La tecnológica Indra presentó el misil de crucero Squall en la feria de defensa UNVEX de San Javier, Murcia. Este sistema de ataque profundo marca un hito en la industria militar nacional al convertirse en el primer misil de crucero desarrollado y fabricado íntegramente en España, provisto de una cadena de suministro soberana.
El arma alcanza más de 300 kilómetros de distancia y su objetivo principal es la destrucción de infraestructuras críticas, sistemas de defensa antiaérea y centros de mando enemigos. A diferencia de otros sistemas del arsenal español, como el Taurus aerolanzable de diseño germano-sueco, el Squall se despliega desde lanzadores terrestres móviles y buques. Esta característica multiplica las opciones tácticas de las Fuerzas Armadas sin depender exclusivamente de la aviación de combate.
La estrategia operativa del sistema prioriza la penetración a baja altitud y la resistencia a interferencias electrónicas. El misil incorpora tecnologías para operar en entornos donde las señales de navegación satelital (GNSS) sufren bloqueos o manipulaciones. Al volar por debajo del horizonte del radar, el arma reduce drásticamente el tiempo de reacción del adversario en la fase final del impacto.

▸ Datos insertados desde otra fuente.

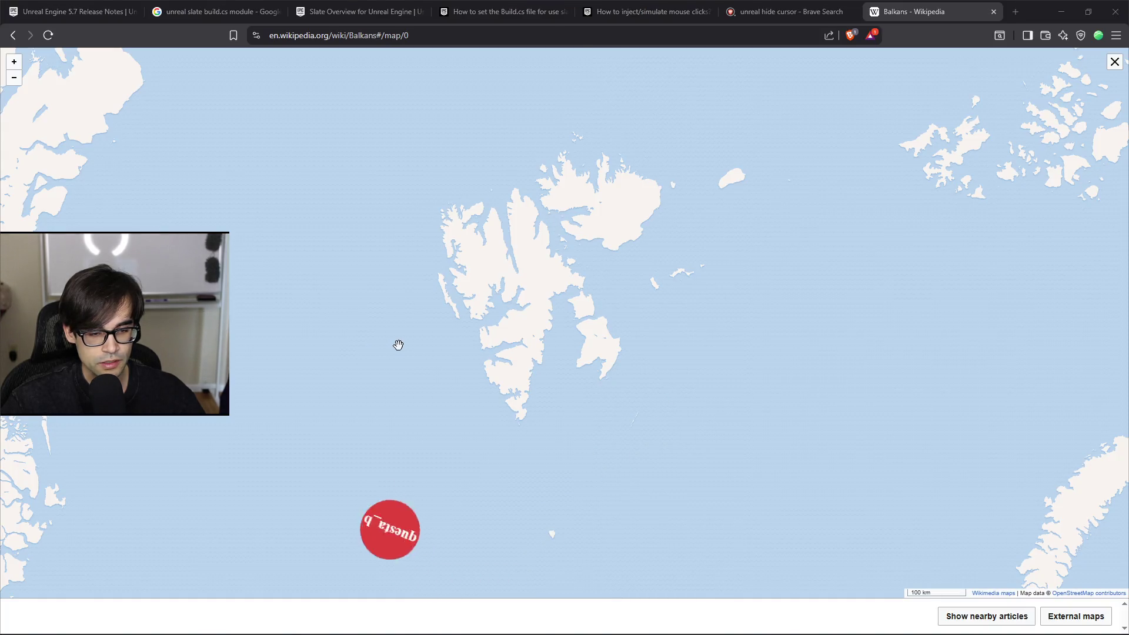
key("alt+Tab")
key("alt+Tab")
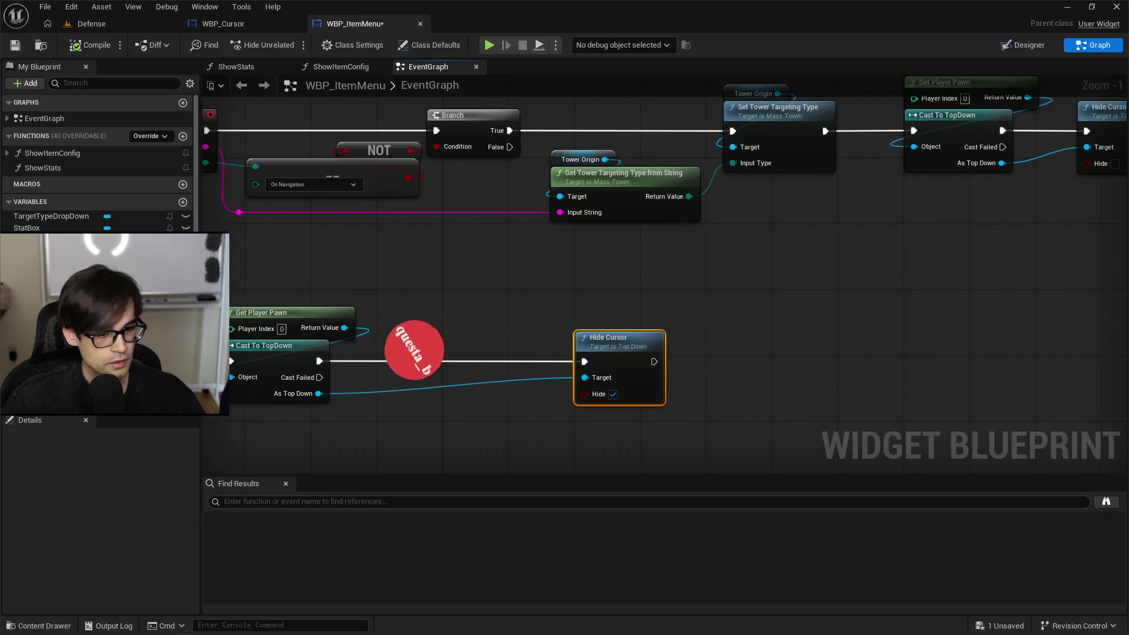
Step: Add Is from Controller Click off As Top Down and wire its Return Value to Hide Cursor's Hide
left_click_drag(318, 393, 397, 366)
type("is from")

El diseño apuesta por un coste de producción reducido frente a sistemas similares en el mercado. Esta cualidad facilita su adquisición en grandes volúmenes y viabiliza tácticas de saturación. Ante un ataque coordinado con decenas de proyectiles simultáneos, las defensas antiaéreas enemigas se ven obligadas a agotar interceptores costosos, lo que inclina la balanza económica y operativa a favor del atacante.
Para asegurar el éxito de esta doctrina, la industria prevé una arquitectura de fabricación escalable con la capacidad de multiplicar su volumen de respuesta en situaciones de crisis. El Squall complementa otras innovaciones recientes de la compañía, como los drones Drizzle, y afianza la autonomía estratégica de España en armamento de precisión de largo alcance.